### Supplied records
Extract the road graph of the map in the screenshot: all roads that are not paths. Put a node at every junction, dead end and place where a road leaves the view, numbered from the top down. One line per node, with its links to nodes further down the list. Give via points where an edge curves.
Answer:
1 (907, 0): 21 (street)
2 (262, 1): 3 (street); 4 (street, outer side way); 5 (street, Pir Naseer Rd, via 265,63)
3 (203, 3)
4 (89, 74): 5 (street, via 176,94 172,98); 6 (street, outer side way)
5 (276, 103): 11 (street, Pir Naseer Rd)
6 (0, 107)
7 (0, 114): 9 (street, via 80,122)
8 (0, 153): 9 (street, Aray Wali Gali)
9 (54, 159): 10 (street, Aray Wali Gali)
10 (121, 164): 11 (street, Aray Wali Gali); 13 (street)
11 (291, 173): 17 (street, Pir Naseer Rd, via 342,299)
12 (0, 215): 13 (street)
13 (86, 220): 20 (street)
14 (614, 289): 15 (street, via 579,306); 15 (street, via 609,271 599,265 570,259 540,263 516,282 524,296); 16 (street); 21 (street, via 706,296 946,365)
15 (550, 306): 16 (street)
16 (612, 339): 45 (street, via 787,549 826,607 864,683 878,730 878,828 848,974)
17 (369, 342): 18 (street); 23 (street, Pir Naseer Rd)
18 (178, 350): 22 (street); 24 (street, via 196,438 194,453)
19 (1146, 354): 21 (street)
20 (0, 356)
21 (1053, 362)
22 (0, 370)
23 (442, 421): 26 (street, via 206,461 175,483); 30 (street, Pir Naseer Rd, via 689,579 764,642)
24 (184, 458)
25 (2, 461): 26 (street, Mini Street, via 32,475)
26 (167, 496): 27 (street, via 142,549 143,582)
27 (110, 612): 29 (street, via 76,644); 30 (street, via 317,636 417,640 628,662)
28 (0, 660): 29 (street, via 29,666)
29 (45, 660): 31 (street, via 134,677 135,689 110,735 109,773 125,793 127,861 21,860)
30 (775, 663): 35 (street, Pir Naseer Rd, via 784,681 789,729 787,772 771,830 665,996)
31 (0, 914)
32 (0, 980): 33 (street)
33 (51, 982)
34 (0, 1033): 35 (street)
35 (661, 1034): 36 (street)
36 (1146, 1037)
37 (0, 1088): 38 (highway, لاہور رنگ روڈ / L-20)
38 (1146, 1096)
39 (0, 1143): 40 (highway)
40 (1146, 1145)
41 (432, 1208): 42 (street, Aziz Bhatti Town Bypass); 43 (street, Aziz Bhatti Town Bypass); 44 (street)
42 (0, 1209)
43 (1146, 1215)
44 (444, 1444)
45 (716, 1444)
######
### Supplied records
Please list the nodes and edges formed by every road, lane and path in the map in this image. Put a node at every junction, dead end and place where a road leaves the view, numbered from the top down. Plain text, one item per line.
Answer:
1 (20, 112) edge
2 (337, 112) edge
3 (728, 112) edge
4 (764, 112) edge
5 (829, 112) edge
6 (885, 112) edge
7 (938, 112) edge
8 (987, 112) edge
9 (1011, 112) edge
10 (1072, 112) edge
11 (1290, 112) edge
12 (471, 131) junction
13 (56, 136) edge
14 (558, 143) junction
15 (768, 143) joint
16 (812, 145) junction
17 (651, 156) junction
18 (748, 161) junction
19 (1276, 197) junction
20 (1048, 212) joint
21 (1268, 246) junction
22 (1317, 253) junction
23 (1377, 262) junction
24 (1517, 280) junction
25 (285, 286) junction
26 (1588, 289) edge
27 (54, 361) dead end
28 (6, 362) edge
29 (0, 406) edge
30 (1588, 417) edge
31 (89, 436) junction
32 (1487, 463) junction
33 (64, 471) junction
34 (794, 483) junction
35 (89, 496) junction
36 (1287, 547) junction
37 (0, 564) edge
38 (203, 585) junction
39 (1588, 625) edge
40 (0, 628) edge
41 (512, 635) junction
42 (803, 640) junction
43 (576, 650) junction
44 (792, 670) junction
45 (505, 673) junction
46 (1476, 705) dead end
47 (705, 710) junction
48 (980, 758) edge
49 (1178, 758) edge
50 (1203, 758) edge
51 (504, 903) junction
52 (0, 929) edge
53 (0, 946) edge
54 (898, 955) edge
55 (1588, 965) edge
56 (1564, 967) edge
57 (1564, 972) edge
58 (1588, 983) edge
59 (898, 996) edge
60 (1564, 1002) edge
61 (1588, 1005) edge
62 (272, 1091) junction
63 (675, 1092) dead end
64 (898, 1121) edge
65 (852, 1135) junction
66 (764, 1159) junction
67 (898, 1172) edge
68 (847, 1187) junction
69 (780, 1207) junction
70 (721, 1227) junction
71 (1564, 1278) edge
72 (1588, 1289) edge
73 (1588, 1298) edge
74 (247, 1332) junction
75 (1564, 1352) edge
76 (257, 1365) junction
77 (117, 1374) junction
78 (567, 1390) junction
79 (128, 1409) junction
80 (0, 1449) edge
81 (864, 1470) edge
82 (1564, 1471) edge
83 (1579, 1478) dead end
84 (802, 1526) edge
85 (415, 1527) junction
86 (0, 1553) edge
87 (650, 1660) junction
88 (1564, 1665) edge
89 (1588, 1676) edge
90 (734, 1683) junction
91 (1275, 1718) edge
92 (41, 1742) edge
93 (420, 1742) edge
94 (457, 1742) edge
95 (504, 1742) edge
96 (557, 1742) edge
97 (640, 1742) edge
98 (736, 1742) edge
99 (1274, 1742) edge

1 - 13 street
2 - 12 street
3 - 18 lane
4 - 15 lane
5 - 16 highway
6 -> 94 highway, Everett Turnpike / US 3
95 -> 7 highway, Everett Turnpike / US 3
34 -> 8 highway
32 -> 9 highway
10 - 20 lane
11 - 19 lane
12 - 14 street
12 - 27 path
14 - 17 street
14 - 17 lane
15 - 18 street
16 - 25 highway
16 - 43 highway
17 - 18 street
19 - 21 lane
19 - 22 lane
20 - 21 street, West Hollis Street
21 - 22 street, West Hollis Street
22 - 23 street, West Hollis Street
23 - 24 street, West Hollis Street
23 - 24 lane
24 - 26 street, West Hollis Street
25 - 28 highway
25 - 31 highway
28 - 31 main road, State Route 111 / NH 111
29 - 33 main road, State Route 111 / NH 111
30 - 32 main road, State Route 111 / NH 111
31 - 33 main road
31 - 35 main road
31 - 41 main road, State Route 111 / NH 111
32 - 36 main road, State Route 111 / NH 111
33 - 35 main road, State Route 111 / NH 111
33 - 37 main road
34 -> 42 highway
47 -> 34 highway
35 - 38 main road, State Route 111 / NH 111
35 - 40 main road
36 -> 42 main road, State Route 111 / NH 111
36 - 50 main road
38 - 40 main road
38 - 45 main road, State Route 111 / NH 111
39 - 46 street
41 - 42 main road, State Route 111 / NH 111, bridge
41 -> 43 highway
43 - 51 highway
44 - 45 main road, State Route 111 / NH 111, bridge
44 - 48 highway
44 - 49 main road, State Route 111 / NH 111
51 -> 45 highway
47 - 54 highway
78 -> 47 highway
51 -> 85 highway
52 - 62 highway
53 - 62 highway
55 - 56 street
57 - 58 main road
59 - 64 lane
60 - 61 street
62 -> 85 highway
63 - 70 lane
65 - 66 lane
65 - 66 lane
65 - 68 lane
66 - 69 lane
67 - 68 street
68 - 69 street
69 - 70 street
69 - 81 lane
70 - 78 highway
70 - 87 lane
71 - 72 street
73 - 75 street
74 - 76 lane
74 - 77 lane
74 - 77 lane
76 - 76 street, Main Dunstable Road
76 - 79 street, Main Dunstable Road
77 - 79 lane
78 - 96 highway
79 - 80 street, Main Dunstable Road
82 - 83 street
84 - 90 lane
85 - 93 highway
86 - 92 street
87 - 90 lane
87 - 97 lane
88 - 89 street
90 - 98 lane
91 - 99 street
######
### Supplied records
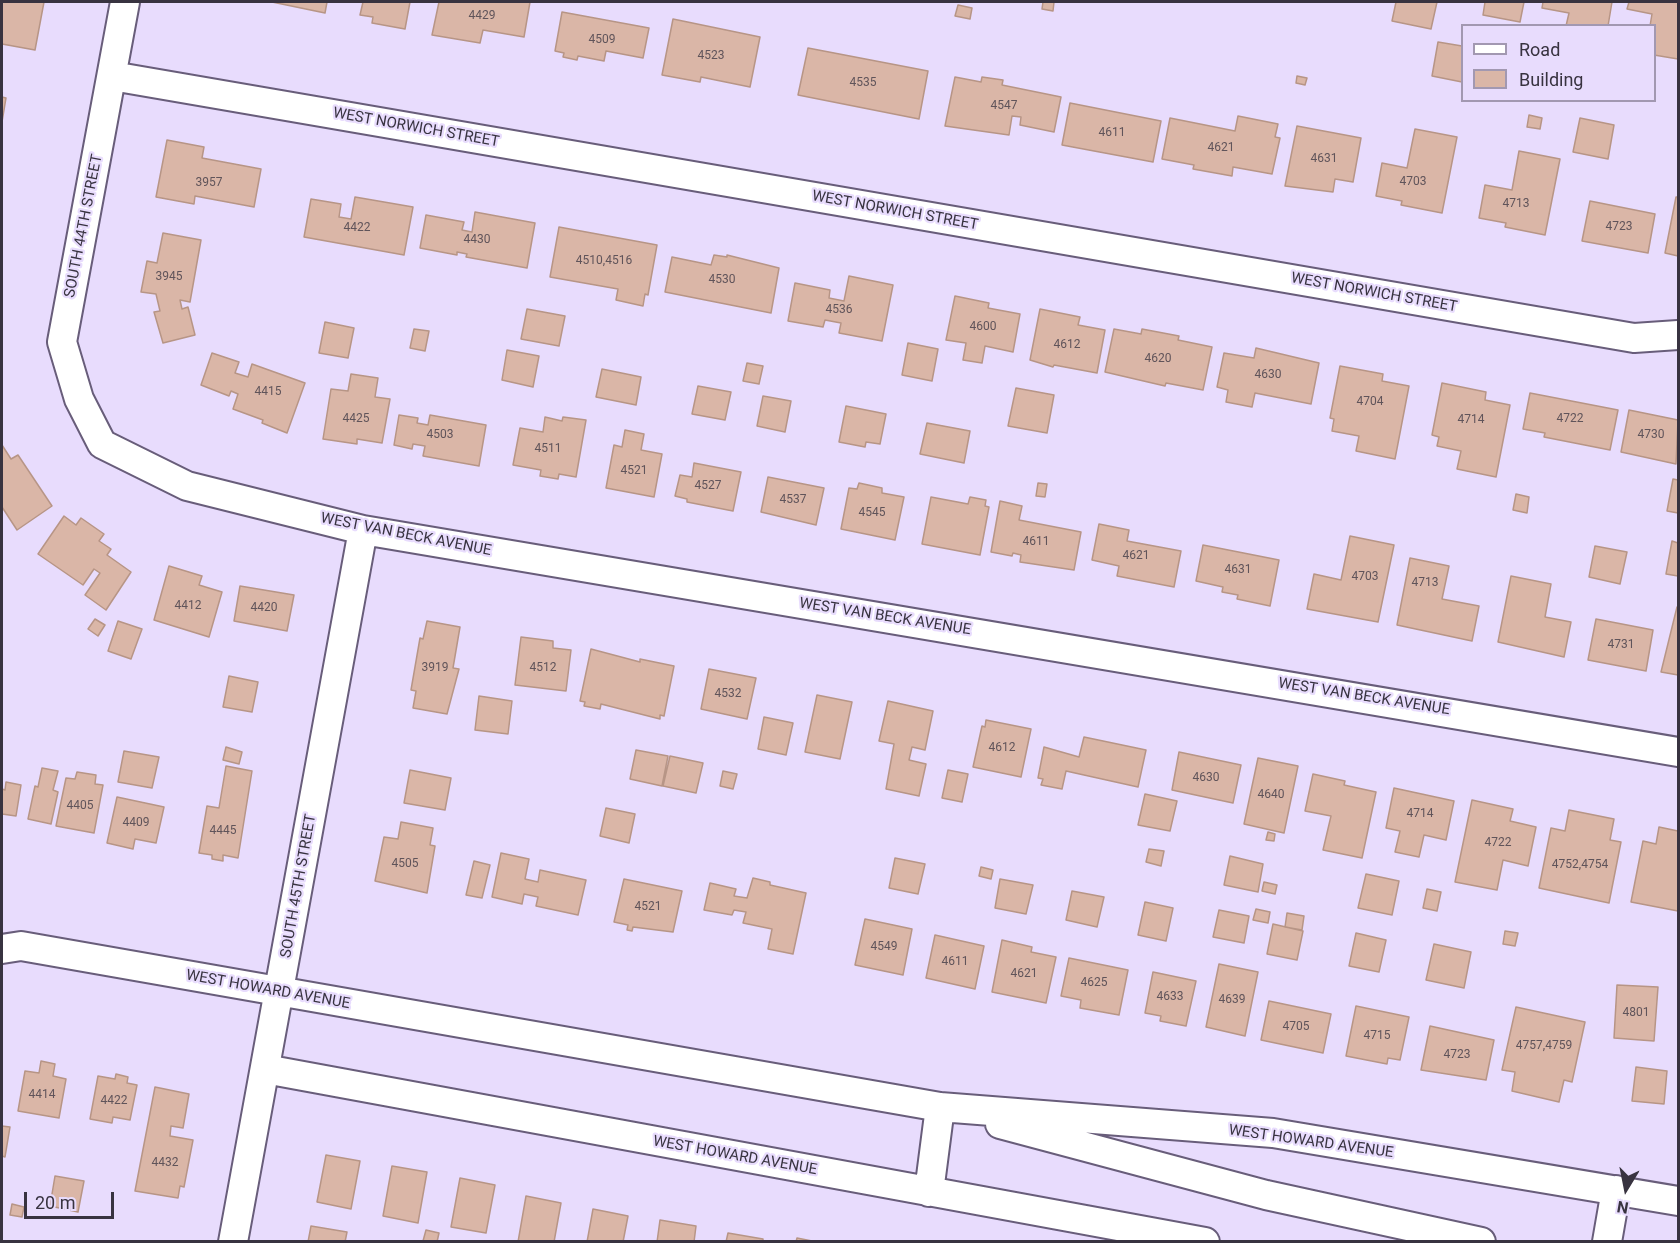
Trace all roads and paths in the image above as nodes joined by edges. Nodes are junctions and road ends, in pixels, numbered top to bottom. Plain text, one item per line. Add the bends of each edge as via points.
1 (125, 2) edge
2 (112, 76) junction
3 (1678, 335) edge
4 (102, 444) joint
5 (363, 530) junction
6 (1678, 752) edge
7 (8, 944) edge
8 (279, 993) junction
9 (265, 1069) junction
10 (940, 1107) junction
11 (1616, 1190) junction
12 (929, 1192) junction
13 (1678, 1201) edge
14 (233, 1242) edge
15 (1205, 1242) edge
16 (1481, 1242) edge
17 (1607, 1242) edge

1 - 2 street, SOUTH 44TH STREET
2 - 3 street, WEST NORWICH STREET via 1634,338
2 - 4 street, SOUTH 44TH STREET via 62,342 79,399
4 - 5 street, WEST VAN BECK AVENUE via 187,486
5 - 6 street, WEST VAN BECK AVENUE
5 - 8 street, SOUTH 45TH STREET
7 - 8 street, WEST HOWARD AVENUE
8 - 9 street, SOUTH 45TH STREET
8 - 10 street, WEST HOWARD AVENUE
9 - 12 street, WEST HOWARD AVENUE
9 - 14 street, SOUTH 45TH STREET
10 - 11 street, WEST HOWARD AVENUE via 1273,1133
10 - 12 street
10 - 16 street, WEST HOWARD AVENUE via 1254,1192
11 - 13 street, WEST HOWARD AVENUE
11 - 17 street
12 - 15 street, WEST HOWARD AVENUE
######
**Aim of the task:**
Only lines that include "leaves" are counted here. Give their number for the records above and add nothing.

**Worked solution:**
2